-------- Data for processing --------

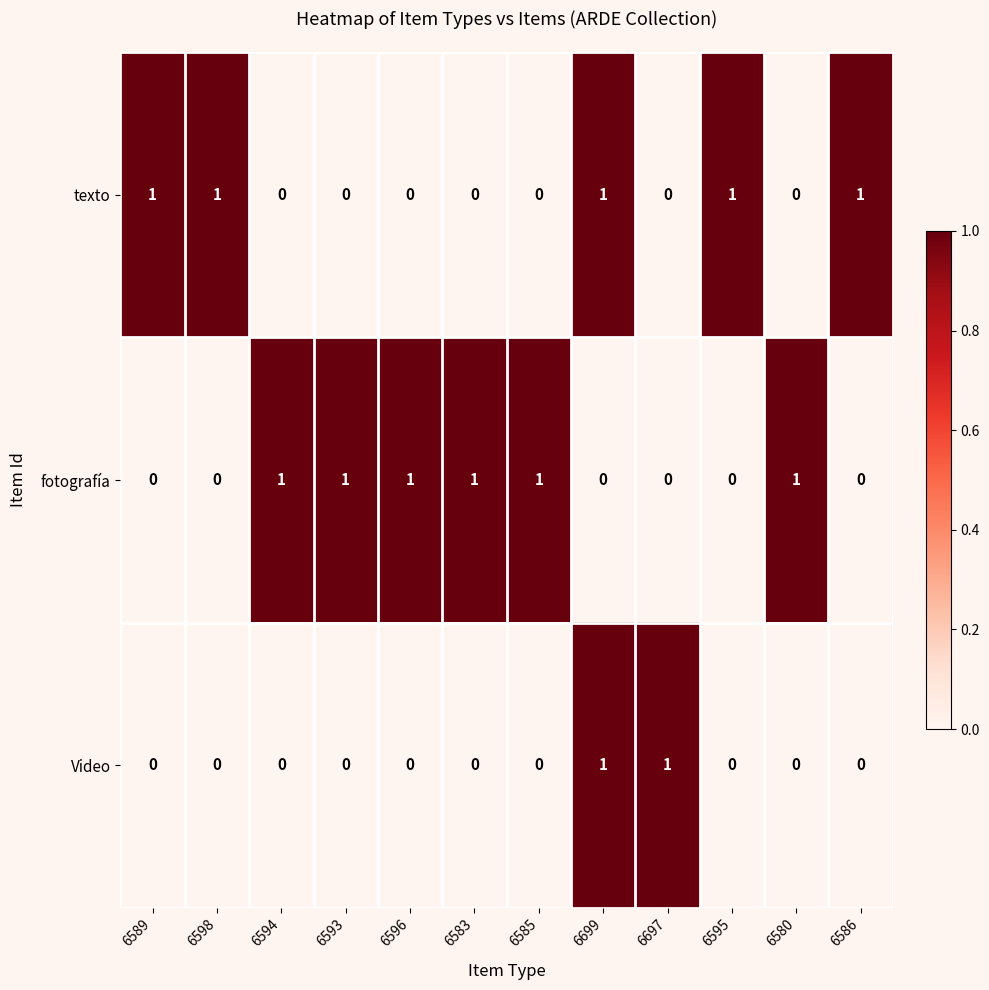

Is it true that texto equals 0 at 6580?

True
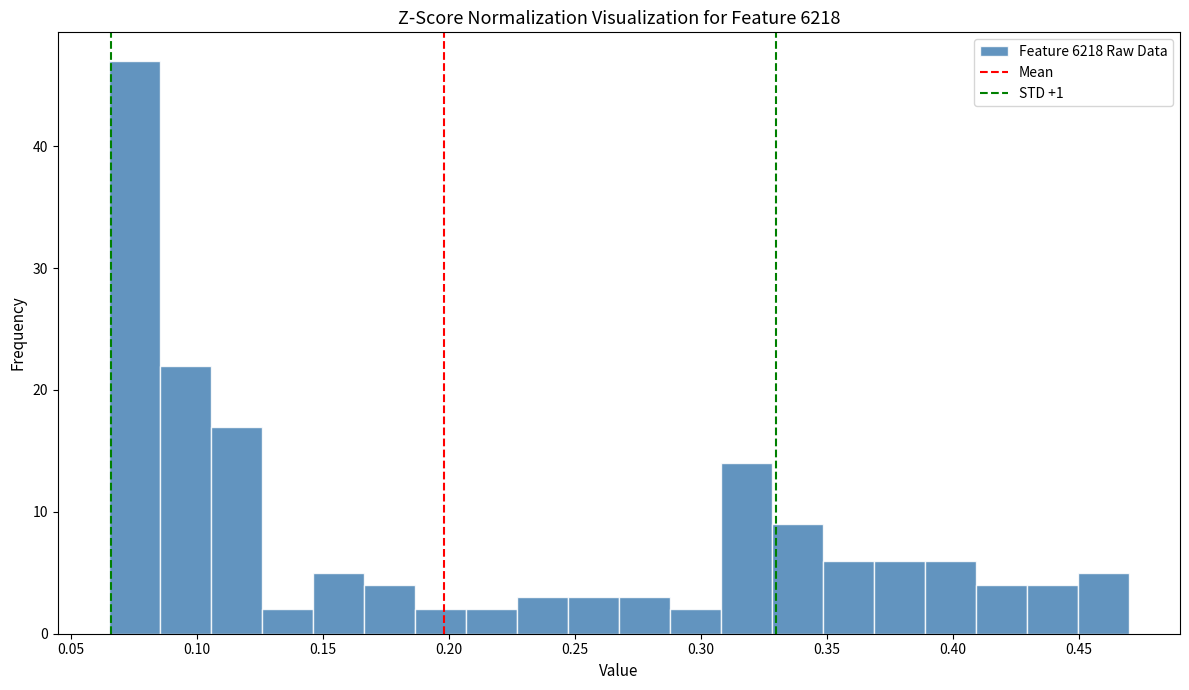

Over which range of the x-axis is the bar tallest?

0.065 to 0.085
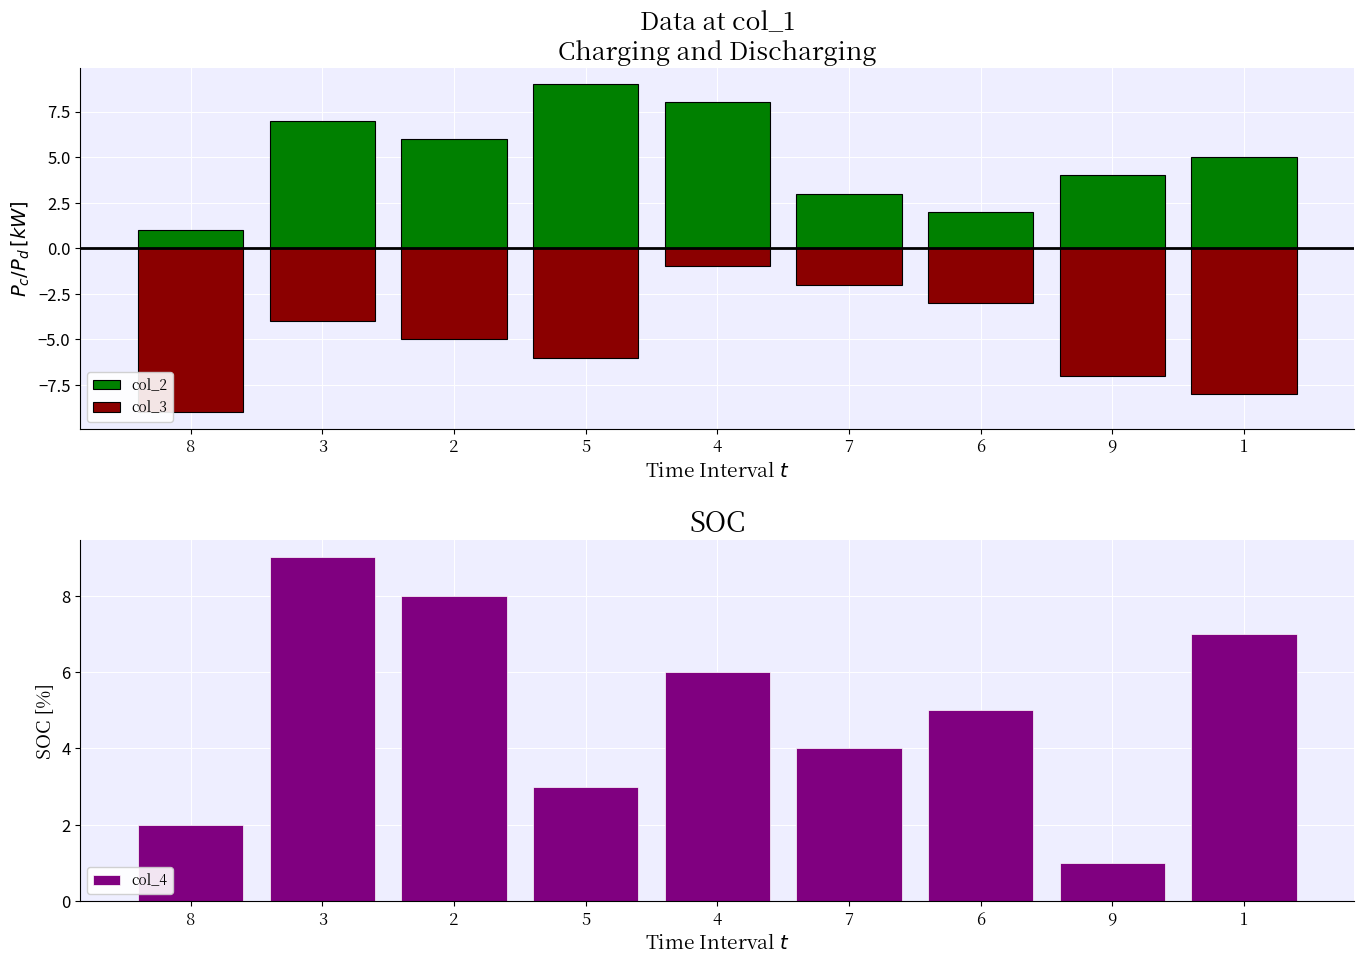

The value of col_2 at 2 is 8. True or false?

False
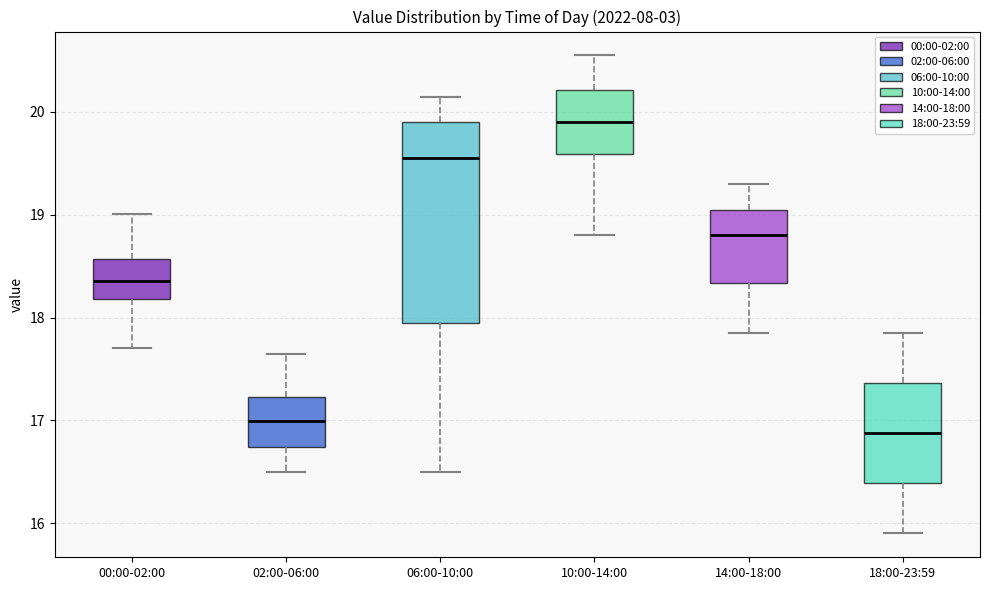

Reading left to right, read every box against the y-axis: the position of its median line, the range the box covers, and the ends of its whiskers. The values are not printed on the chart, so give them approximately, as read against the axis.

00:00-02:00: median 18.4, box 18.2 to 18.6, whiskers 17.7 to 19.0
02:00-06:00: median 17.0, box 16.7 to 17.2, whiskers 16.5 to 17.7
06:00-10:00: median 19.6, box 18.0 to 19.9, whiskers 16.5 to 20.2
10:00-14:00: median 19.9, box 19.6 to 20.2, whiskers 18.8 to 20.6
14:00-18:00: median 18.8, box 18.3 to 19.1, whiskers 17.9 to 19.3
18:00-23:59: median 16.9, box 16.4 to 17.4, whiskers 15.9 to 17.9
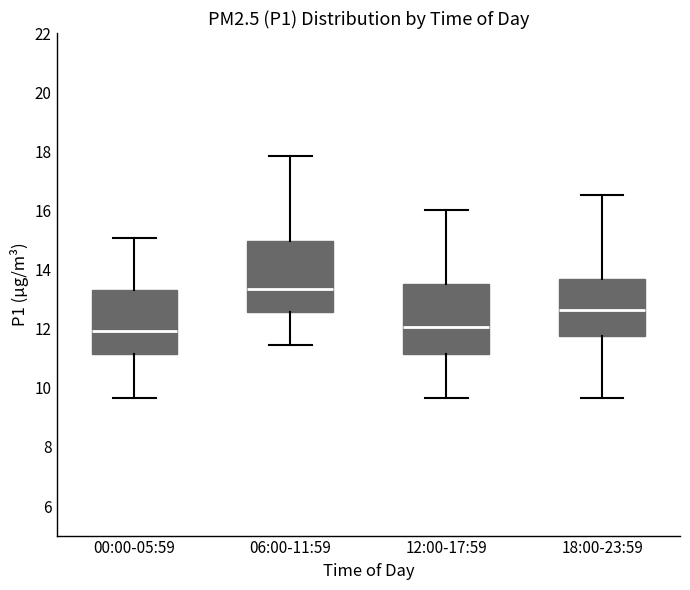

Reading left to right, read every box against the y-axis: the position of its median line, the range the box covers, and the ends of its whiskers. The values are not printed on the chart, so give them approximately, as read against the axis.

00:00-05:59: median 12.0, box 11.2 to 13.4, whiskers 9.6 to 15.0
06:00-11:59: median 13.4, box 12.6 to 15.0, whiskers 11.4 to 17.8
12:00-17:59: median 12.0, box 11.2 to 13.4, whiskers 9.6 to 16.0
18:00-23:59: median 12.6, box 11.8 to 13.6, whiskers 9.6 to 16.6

--------

Assignment: Write out the data above again, substituting "vertical axis" for every "y-axis" and keeping everything else unchanged. Leave the pictures out of your version.

Solution for this task:
Is it true that texto equals 0 at 6580?

True

Over which range of the x-axis is the bar tallest?

0.065 to 0.085

The value of col_2 at 2 is 8. True or false?

False

Reading left to right, read every box against the vertical axis: the position of its median line, the range the box covers, and the ends of its whiskers. The values are not printed on the chart, so give them approximately, as read against the axis.

00:00-02:00: median 18.4, box 18.2 to 18.6, whiskers 17.7 to 19.0
02:00-06:00: median 17.0, box 16.7 to 17.2, whiskers 16.5 to 17.7
06:00-10:00: median 19.6, box 18.0 to 19.9, whiskers 16.5 to 20.2
10:00-14:00: median 19.9, box 19.6 to 20.2, whiskers 18.8 to 20.6
14:00-18:00: median 18.8, box 18.3 to 19.1, whiskers 17.9 to 19.3
18:00-23:59: median 16.9, box 16.4 to 17.4, whiskers 15.9 to 17.9

Reading left to right, read every box against the vertical axis: the position of its median line, the range the box covers, and the ends of its whiskers. The values are not printed on the chart, so give them approximately, as read against the axis.

00:00-05:59: median 12.0, box 11.2 to 13.4, whiskers 9.6 to 15.0
06:00-11:59: median 13.4, box 12.6 to 15.0, whiskers 11.4 to 17.8
12:00-17:59: median 12.0, box 11.2 to 13.4, whiskers 9.6 to 16.0
18:00-23:59: median 12.6, box 11.8 to 13.6, whiskers 9.6 to 16.6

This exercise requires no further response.